Fred Fox, Jr. is to blame. Seeking a splash for the Season 5 premiere of Happy Days, Fred wrote a script depicting Arthur Fonzarelli (“Fonzie”) jumping a freaking shark on water-skis (looking back, please forgive the “splash” pun.)
“Jump the Shark” became pop-culture lingo in the late 1990’s, and we’ve been beaten about the ears with the term ever since. One could even say that the term “jump the shark” has, in fact……jumped the shark (again, I apologize.)

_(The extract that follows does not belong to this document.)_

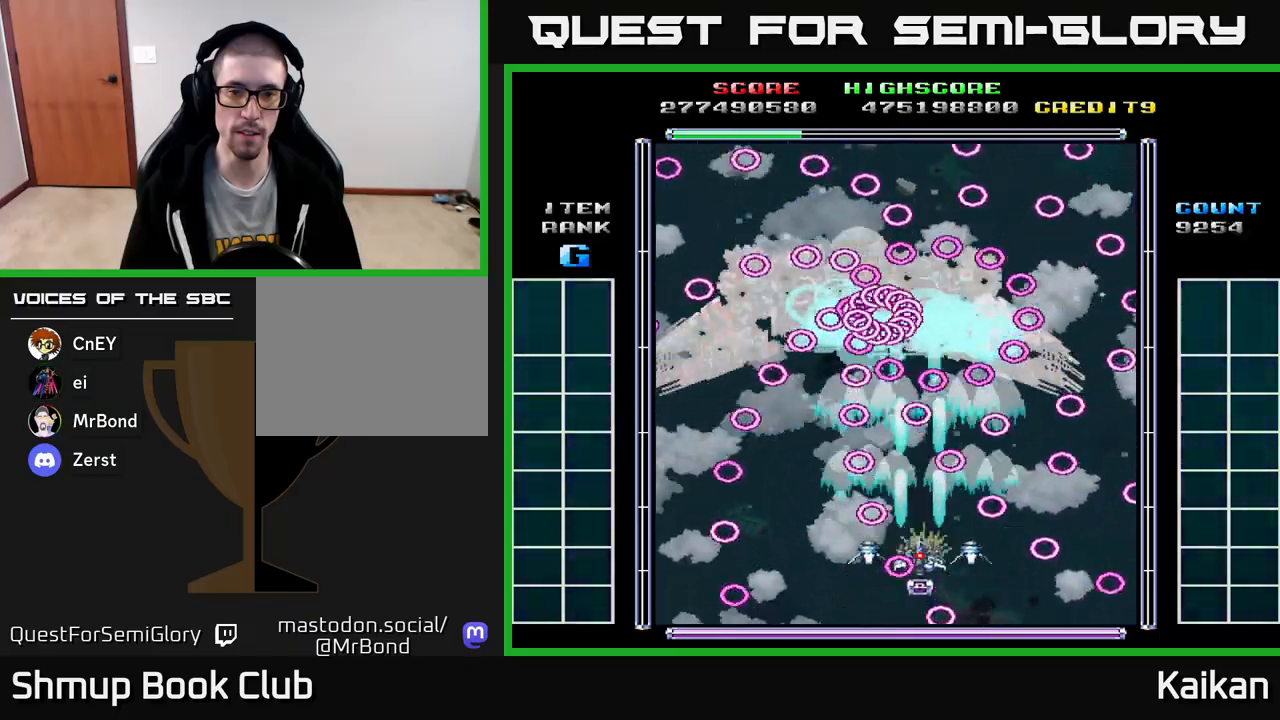
{"buttons": ["A", "X", "DPAD_LEFT"], "left_stick": "center", "events": [[117, "DPAD_LEFT", "down"], [200, "DPAD_DOWN", "down"], [233, "DPAD_LEFT", "up"], [267, "DPAD_RIGHT", "down"], [450, "DPAD_DOWN", "up"], [467, "DPAD_RIGHT", "up"], [500, "DPAD_LEFT", "down"]]}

Most of us associate the term with “beginning of the end” ~ an occurrence or event so blatantly desperate or ridiculous, no fate other than extinction will be forthcoming. But that’s a bit of a mischaracterization of the real impact of a “Jump the Shark” moment. Extinction is often delayed for years – Happy Days, for example, would air for 7 more years after the ridiculous premise of Fonzie’s jump. It didn’t kill the show, it just made it suck really, really bad. For current points of reference, see Sons of Anarchy or Homeland, both of which seem to have a abducted a pack of wild chimpanzees to author their respective weekly installments.

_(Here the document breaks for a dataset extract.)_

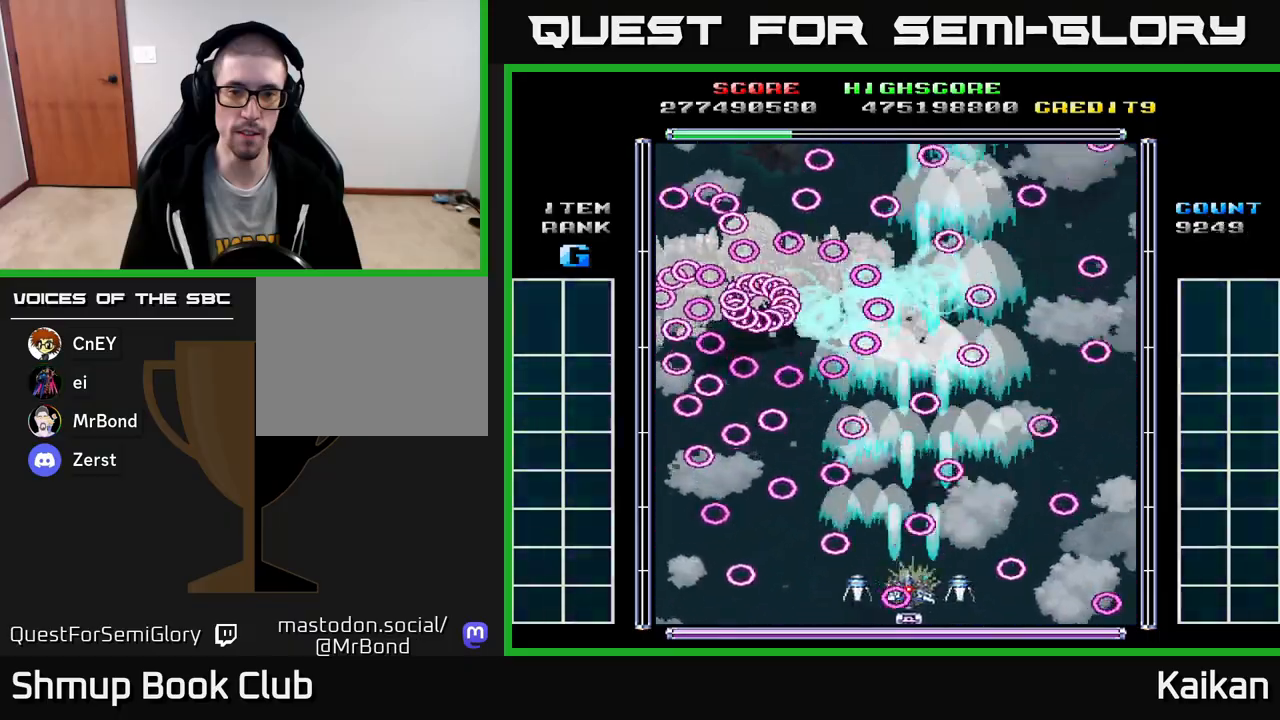
{"buttons": ["A", "X", "DPAD_LEFT"], "left_stick": "center", "events": [[283, "DPAD_LEFT", "up"], [317, "DPAD_UP", "down"], [383, "DPAD_UP", "up"], [433, "DPAD_LEFT", "down"]]}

But…..damn my eyes if I don’t watch them anyway. Not because of the quality, but because I need to see an end.
That, my friends, is a glimpse into the routines which somehow limit our ability to act rationally. Instead of removing the residue of Charlie Hunnam’s questionable acting skills from my frontal lobe, I’m sticking with the show to see how the ridiculousness unfolds.
Silly examples, maybe, but how many times do you stick with a job, a relationship, or a habit long after you realize it has outlived its usefulness?
It’s time to break the routines that bind us; start small if necessary…the important thing is to start. Stick with a bad show too long, and next thing you know Joanie Loves Chachi is in your life.